他之所以不给景念留财产,是因为想让景念跟那个留在人间的顾烨寒断得干干净净。
景念就是景念,和顾烨寒再无半分牵扯,这样他犯下的错,无论如何也牵连不到这孩子身上。
只是千不该万不该把小孩交到楸槐这么个小气鬼手里,一分钱工资都不带给的。
小兔表演在兴头上,又栩栩如生模仿了几段景念骂他话,每一句把江玦按在地上反复摩擦。
连那习惯性挂在脸上的微笑都快要维持不住了。
别骂了别骂了,真的知道错了……
景念很快出处理好那个异常后回来了。
他着急忙慌从阳台飞出去,气喘吁吁从门口进来。
江玦从小兔身上收回目光,波澜不惊,等着景念会对他做些什么。
“阿念。

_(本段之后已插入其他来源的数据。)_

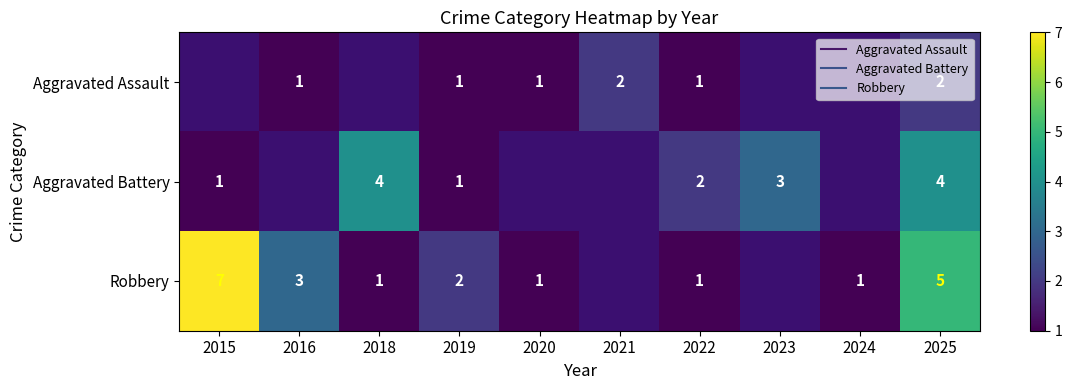

What is the maximum value shown in the chart?

7.0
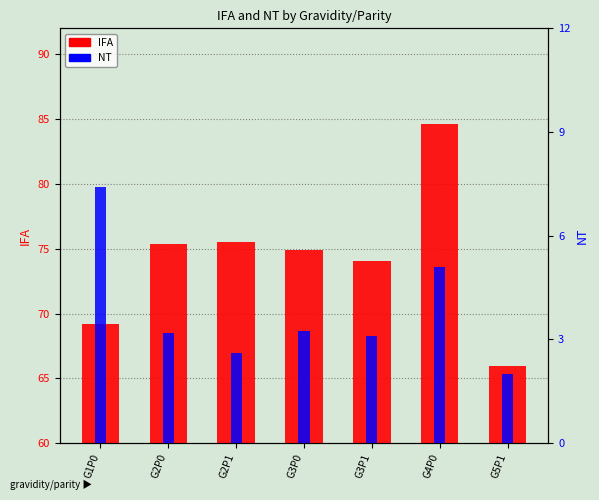

List the labels in order of IFA value, smallest first.

G5P1, G1P0, G3P1, G3P0, G2P0, G2P1, G4P0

”
景念缓了口气,一步一步朝他逼近,周身带着几分危险的意味,眼神也冷了下来。
“刚才,你都看见了。”
不是询问,而是肯定。
“小兔跟我说了些。”
景念瞪了小兔一眼。
小兔一瞬立正,不服气骂江玦,“一点骨气都没有!出卖队友!”
景念站定在江玦面前,男人比他高出太多,他不得不仰起头才能与他对视,这画面看上去多少有些滑稽。
但此刻景念顾不得这些,他在对方有所反应之前,忽然伸出带着凉意的手,轻轻覆在江玦眼睛上。
“睡一觉,睡醒就什么都忘了。”
江玦配合着他,几乎没有抵抗。
景念只觉得肩头一沉,这人便彻底倒了过来。
他将人往杂乱的沙发一扔,拍了拍手,长舒一口气,“处理完毕,让他睡大觉吧。”